Preparation and characterization of antimicrobial electrospun poly(vinyl alcohol) nanofibers containing benzyl triethylammonium chloride

Abstract

The aim of this study was to characterize antimicrobial electrospun poly(vinyl alcohol) (PVA) nanofibers containing benzyl triethylammonium chloride (BTEAC) as an antimicrobial agent. The antimicrobial BTEAC-PVA nanofibers were prepared through electrospinning at the optimal conditions of 15kV voltage and a 1.0mLh−1 flow rate. Based on the minimum inhibitory concentration (MIC) test results against Gram-positive Staphylococcus aureus and Gram-negative Escherichia coli and Klebsiella pneumonia, BTEAC-PVA nanofibers containing 2.6% BTEAC were fabricated to test the antibacterial and antiviral activities. The average diameter of the BTEAC-PVA nanofibers increased from 175.7 to 464.7nm with increasing BTEAC concentration from 0 to 2.6%. The antimicrobial activities of the BTEAC-PVA nanofibers were tested against bacteria.
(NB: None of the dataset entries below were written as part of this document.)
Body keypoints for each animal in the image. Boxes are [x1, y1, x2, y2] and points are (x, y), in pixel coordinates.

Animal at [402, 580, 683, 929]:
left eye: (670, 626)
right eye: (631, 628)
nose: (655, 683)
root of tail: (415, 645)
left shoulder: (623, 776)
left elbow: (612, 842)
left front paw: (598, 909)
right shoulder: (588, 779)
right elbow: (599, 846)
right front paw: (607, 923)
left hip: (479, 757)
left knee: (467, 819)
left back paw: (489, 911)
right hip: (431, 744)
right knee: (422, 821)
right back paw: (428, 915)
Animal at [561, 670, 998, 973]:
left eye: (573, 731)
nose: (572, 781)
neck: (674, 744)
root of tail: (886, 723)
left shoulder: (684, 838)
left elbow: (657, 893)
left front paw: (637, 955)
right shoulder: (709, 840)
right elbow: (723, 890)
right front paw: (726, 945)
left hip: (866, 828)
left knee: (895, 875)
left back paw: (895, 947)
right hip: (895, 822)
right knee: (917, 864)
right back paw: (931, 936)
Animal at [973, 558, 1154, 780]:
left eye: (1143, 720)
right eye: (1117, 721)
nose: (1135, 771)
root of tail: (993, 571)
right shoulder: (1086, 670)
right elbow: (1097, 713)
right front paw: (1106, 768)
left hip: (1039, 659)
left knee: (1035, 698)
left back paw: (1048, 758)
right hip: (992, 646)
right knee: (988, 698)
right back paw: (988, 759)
The antibacterial tests with 2.6% BTEAC-PVA nanofibers demonstrated that bacterial reduction in PVA nanofibers was similar to the control value, indicating that PVA had a minimal effect on bacteria death. For the BTEAC-PVA nanofibers, the bacterial reduction ratio increased with increasing contact time, demonstrating that BTEAC-PVA nanofibers successfully inhibited the growth of bacteria. In addition, the antiviral tests against viruses (bacteriophages MS2 and PhiX174) showed that the BTEAC-PVA nanofibers inactivated both MS2 and PhiX174.